Exercise materials –

********************

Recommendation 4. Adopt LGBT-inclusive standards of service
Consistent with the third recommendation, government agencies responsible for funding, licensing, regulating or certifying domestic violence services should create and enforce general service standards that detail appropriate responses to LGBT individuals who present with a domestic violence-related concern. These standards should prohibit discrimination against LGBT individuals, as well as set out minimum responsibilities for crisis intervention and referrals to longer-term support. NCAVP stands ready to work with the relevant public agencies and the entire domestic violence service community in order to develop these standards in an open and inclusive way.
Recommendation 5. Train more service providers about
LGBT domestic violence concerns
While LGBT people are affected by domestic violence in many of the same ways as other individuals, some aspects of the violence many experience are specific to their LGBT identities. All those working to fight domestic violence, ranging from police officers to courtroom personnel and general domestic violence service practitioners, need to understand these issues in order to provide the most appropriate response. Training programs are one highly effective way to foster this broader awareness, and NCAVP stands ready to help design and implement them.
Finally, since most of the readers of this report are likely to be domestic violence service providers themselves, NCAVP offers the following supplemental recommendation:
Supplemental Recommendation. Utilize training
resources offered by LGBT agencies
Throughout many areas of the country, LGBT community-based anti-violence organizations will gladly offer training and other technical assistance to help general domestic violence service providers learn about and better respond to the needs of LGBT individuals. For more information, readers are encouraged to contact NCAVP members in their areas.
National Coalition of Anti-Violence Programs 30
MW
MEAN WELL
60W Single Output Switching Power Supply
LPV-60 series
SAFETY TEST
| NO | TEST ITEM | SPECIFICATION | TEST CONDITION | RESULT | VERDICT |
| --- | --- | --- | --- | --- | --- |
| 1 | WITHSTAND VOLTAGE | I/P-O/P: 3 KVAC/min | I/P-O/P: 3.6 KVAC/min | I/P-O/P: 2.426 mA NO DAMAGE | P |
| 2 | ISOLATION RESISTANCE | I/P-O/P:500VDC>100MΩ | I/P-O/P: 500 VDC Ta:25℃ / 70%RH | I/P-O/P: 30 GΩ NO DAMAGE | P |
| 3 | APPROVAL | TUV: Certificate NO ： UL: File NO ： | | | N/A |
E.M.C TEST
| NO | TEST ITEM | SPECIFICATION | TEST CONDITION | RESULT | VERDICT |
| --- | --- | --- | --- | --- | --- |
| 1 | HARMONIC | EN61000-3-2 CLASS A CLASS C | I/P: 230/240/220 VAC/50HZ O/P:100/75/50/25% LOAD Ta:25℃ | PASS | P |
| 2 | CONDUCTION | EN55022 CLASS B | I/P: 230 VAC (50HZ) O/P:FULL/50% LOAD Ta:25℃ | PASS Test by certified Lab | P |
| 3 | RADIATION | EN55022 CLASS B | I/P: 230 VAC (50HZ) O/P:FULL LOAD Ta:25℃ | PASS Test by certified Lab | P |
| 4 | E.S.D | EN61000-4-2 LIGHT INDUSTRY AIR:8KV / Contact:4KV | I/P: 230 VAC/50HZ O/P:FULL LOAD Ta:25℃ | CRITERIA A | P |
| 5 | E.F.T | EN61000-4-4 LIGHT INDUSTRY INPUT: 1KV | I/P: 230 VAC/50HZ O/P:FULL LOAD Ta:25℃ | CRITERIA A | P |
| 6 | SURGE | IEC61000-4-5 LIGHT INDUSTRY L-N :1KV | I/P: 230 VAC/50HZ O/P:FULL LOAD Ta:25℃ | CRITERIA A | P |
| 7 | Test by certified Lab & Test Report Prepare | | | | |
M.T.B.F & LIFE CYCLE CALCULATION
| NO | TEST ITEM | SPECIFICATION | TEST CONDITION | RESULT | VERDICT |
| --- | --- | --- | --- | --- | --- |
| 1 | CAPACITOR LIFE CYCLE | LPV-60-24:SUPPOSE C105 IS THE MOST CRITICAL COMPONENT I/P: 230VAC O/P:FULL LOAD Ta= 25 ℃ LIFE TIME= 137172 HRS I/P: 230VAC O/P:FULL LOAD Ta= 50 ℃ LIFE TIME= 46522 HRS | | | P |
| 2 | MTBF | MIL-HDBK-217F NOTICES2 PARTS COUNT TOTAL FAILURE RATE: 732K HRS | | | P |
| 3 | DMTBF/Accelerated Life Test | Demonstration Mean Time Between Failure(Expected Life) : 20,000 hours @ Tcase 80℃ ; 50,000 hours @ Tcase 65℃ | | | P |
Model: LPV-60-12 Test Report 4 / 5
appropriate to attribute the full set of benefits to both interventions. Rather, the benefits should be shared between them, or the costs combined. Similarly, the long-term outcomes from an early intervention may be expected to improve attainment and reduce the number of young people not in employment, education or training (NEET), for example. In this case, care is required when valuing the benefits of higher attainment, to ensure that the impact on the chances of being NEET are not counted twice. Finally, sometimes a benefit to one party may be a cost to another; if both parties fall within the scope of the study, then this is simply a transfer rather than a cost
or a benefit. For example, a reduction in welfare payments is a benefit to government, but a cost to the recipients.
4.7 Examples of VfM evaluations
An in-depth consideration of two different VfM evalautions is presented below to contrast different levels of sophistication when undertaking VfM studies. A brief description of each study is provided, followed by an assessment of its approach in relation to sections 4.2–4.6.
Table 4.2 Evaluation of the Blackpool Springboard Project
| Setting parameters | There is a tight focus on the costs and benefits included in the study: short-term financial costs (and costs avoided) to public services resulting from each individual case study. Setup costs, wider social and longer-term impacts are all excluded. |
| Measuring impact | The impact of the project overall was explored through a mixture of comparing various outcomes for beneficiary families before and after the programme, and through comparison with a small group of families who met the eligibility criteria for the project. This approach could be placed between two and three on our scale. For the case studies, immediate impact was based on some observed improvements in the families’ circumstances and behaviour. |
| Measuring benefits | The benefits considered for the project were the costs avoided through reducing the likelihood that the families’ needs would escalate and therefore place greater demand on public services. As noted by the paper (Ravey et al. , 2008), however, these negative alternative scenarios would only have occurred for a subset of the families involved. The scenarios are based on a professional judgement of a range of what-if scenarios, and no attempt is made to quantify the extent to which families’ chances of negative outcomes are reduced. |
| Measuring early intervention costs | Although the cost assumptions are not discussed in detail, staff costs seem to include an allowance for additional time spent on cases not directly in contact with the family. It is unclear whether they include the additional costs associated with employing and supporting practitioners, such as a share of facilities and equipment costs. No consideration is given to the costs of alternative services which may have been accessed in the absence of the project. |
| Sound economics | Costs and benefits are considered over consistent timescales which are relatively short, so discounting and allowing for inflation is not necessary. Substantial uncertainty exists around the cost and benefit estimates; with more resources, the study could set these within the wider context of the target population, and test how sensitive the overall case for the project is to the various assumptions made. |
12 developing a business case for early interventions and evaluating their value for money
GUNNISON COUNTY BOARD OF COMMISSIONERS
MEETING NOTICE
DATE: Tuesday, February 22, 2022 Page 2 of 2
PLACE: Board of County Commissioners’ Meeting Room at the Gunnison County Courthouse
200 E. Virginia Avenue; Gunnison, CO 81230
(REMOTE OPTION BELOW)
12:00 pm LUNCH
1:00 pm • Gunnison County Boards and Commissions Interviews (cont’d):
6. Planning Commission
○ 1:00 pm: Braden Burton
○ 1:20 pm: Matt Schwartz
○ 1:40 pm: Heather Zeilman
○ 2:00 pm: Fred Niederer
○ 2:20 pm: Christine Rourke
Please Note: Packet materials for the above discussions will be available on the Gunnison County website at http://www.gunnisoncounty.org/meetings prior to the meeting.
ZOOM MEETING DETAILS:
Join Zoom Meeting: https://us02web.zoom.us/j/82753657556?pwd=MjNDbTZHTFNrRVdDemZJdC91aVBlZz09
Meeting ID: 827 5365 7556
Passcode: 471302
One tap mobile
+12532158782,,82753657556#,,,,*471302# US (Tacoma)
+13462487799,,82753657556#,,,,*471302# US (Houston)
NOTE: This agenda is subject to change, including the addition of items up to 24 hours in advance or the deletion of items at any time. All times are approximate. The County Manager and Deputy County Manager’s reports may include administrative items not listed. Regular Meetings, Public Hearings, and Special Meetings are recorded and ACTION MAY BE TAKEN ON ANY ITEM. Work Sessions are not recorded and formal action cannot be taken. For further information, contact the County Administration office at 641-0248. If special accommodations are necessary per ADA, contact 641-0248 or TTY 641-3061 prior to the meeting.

********************

What needs to be done – Return the lines of the records that include the string "resources".

Exercise result –
resources offered by LGBT agencies
| Sound economics | Costs and benefits are considered over consistent timescales which are relatively short, so discounting and allowing for inflation is not necessary. Substantial uncertainty exists around the cost and benefit estimates; with more resources, the study could set these within the wider context of the target population, and test how sensitive the overall case for the project is to the various assumptions made. |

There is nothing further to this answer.